The white paper confirms terrorism as a strategic threat, despite Hugh White's vapid denials in his regular Lateline sermons, because terrorists remain determined to acquire and use weapons of mass destruction.

One weakness, or contradiction, for the government is that the white paper rightly extols the need for tight border security, yet the government's policies have weakened border security to our north. Virtually any Middle East or South Asian Muslim who gets to Christmas Island now gets to stay in Australia permanently and ultimately gets access to family reunion. That's starting to be many thousands of people who have not been chosen under regular Australian procedures.

Nonetheless this white paper deserves a solid A plus.

When the ABC runs a news item on the latest convicted terrorists, they always add a rider at the end, "They say it was in retaliation for Australians killing Muslims overseas." This is not news. This is propoganda. It is an attempt to legitimise action. So why does the ABC see its role as disseminating this propoganda for the Jihadists? Why do they never challenge the legitimacy of the claim with a contrary view? We will never be able to conquer home-grown Jihadists while the mainstream media actively promote it, by constantly legitimising their actions.

Just read your article a second time and printed it off. The paragraph comparing Britain's anti-radicalisation program ("fiasco/disaster") to France, which doesn't have one, is salient.
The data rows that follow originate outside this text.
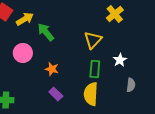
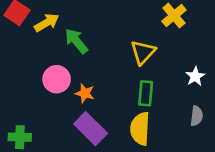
pink circle: (23, 53) -> (57, 79), moved
white star: (120, 60) -> (195, 76), moved
purple rectangle: (56, 94) -> (91, 129), size x1.6

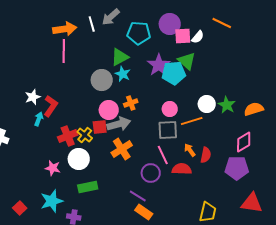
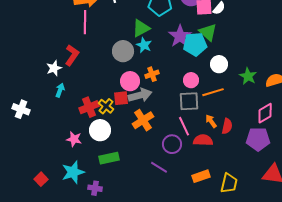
white circle: (207, 104) -> (219, 64), moved
red L-shape: (51, 106) -> (72, 55), moved
orange rectangle: (144, 212) -> (201, 176), moved, turned -54

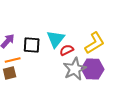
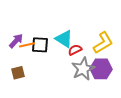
cyan triangle: (56, 39) -> (64, 39), turned -36
orange line: (13, 60) -> (27, 45), moved

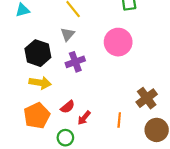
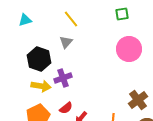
pink circle: (118, 42) -> (129, 49), moved
purple cross: (75, 62) -> (63, 78), moved

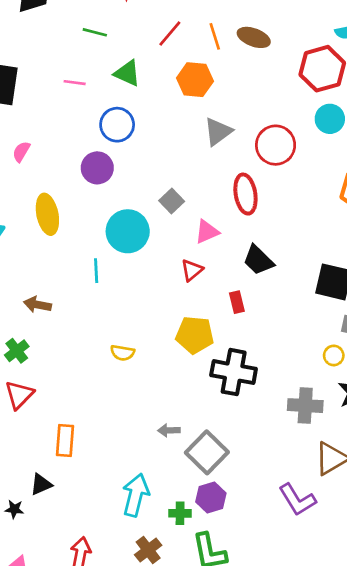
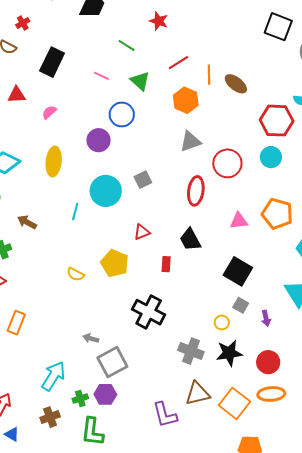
pink triangle: (207, 232) -> (239, 221), moved
yellow pentagon: (195, 335) -> (115, 263), moved
green cross: (180, 513) -> (80, 399), turned -35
Hezbollah's external security organisation is run out of where? Syria/Lebanon - or more widespread?

The weakness or contradiction you mention in your closing paragraphs was, on first reading of the release, the first concern that leapt out for me. My overriding concern is that Multiculturalism, which I have never supported, has predictably set up an "us & them" society with Australian born citizens being identified by their antecedents country of birth and protesting they are not racist as gangs of newcomers set about cementing their place as ethnic groups in Australia. We need to support the people we adopt in Australia and allow them the courtesy of individual identity not to be labelled from get go as a separate entity. Allow us all to be identified as part of a society, that's why we or our antecedents adopted Australia as our home.